__Task to complete__.
Please render everything in the data below, from the line containing "county / district: Spokane" down to the line containing "name author: F. Delaroche", as a Markdown table with the columns Row and Line, both end lines included and blank lines left out.

__Exercise inputs__.
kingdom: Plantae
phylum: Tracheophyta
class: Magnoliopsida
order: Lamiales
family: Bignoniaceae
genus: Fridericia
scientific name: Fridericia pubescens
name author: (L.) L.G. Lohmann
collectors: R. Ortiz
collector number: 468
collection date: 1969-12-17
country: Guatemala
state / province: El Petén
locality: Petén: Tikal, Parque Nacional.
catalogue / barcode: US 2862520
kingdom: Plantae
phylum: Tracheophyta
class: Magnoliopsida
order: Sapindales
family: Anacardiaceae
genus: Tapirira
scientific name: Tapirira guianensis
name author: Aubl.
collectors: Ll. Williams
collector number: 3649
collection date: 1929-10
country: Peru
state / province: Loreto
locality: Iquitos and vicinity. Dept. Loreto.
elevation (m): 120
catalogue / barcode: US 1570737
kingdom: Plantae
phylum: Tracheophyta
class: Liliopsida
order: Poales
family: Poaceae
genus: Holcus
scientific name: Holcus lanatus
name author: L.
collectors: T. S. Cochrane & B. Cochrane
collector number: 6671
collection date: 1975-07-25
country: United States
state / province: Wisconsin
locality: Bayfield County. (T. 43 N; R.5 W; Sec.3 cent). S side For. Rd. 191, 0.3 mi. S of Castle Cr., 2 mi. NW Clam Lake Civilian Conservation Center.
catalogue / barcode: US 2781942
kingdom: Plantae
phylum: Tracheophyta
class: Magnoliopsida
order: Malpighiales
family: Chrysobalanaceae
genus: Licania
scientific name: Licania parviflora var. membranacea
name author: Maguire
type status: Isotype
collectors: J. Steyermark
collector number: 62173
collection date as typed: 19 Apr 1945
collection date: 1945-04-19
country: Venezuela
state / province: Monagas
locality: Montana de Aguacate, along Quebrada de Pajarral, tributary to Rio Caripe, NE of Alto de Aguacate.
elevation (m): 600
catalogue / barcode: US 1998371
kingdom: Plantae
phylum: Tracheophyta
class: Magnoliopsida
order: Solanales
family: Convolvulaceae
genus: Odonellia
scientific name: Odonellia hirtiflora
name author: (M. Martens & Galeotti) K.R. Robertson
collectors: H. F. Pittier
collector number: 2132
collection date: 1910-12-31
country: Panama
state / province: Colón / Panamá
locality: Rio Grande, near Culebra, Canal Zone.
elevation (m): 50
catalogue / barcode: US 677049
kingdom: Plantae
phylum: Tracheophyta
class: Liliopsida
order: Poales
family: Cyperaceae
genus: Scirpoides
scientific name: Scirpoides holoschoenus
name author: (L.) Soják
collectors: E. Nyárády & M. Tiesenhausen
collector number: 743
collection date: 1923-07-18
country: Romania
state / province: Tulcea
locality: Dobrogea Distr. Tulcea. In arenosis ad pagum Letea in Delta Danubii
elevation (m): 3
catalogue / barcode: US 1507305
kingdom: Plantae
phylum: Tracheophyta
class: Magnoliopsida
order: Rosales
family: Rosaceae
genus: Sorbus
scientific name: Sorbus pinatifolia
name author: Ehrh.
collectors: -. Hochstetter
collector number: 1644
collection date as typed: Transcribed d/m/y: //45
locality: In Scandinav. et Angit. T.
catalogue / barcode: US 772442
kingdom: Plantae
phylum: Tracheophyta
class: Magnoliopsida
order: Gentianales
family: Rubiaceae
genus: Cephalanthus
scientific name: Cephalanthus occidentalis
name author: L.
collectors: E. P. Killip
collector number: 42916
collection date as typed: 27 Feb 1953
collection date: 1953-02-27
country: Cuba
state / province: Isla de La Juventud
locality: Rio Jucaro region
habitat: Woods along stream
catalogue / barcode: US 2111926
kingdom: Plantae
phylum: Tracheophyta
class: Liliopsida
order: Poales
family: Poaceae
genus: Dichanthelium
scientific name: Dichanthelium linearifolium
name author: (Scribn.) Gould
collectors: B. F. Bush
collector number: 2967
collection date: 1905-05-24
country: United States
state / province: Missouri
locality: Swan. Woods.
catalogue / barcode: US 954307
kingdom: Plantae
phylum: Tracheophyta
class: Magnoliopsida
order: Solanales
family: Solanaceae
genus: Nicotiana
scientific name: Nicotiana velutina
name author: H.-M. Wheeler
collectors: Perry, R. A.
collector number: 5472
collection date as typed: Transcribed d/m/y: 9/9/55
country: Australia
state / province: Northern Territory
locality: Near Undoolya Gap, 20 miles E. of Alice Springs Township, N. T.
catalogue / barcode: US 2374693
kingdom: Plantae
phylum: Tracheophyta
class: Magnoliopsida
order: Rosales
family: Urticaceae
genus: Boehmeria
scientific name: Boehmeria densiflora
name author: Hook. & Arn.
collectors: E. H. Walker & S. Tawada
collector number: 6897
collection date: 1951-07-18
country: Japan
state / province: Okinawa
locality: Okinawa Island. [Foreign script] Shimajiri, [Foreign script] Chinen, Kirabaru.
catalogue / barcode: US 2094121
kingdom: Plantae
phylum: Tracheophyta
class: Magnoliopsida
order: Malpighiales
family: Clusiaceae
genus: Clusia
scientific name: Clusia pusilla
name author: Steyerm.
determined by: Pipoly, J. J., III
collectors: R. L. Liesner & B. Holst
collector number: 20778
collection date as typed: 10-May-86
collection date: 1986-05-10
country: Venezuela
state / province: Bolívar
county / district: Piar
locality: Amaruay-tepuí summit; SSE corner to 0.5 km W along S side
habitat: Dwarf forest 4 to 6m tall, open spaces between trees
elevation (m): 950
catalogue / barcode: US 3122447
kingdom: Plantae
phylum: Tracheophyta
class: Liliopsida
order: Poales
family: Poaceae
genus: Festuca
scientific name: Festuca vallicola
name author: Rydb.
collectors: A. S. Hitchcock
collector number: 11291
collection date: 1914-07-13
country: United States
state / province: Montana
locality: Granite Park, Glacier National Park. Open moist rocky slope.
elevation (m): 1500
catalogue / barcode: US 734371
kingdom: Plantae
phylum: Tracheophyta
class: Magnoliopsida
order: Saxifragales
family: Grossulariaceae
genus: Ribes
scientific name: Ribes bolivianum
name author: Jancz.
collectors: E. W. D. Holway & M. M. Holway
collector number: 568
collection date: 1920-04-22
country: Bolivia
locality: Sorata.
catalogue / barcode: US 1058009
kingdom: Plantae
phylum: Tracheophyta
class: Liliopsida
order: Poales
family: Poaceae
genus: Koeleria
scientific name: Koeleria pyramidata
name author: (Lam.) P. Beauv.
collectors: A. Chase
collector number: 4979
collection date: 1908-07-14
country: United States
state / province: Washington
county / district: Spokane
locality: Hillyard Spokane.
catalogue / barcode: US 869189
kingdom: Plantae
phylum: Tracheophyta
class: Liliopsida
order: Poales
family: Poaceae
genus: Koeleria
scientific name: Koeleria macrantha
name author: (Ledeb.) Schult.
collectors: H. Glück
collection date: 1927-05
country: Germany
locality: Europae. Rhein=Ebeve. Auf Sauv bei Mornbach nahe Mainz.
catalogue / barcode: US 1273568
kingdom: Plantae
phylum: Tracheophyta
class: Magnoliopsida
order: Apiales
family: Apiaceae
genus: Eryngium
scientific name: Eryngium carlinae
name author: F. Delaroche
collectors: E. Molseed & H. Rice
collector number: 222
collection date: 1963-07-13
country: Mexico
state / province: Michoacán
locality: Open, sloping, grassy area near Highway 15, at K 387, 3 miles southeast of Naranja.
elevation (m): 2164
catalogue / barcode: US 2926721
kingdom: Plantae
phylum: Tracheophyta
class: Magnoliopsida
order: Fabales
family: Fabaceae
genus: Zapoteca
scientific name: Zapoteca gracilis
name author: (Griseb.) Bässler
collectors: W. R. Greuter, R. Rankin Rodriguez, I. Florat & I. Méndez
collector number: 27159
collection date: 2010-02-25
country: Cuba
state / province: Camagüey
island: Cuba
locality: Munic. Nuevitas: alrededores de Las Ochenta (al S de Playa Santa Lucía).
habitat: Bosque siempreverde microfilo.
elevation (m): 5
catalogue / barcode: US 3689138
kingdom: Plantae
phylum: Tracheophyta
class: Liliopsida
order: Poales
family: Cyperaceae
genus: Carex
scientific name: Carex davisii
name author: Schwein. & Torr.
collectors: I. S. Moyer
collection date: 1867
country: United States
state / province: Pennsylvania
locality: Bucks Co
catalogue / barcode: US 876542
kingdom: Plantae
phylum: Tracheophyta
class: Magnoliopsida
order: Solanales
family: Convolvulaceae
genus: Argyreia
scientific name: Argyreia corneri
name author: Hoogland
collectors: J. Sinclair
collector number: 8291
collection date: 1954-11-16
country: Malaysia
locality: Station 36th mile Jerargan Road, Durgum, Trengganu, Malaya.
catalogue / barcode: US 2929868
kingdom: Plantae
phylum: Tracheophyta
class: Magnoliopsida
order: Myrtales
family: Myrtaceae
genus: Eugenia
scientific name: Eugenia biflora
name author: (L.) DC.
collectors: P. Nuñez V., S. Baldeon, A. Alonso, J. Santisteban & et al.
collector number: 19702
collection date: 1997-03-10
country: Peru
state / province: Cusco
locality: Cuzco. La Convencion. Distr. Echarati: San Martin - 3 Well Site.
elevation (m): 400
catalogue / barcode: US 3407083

__The solution__.
| Row | Line |
|---|---|
| 1 | county / district: Spokane |
| 2 | locality: Hillyard Spokane. |
| 3 | catalogue / barcode: US 869189 |
| 4 | kingdom: Plantae |
| 5 | phylum: Tracheophyta |
| 6 | class: Liliopsida |
| 7 | order: Poales |
| 8 | family: Poaceae |
| 9 | genus: Koeleria |
| 10 | scientific name: Koeleria macrantha |
| 11 | name author: (Ledeb.) Schult. |
| 12 | collectors: H. Glück |
| 13 | collection date: 1927-05 |
| 14 | country: Germany |
| 15 | locality: Europae. Rhein=Ebeve. Auf Sauv bei Mornbach nahe Mainz. |
| 16 | catalogue / barcode: US 1273568 |
| 17 | kingdom: Plantae |
| 18 | phylum: Tracheophyta |
| 19 | class: Magnoliopsida |
| 20 | order: Apiales |
| 21 | family: Apiaceae |
| 22 | genus: Eryngium |
| 23 | scientific name: Eryngium carlinae |
| 24 | name author: F. Delaroche |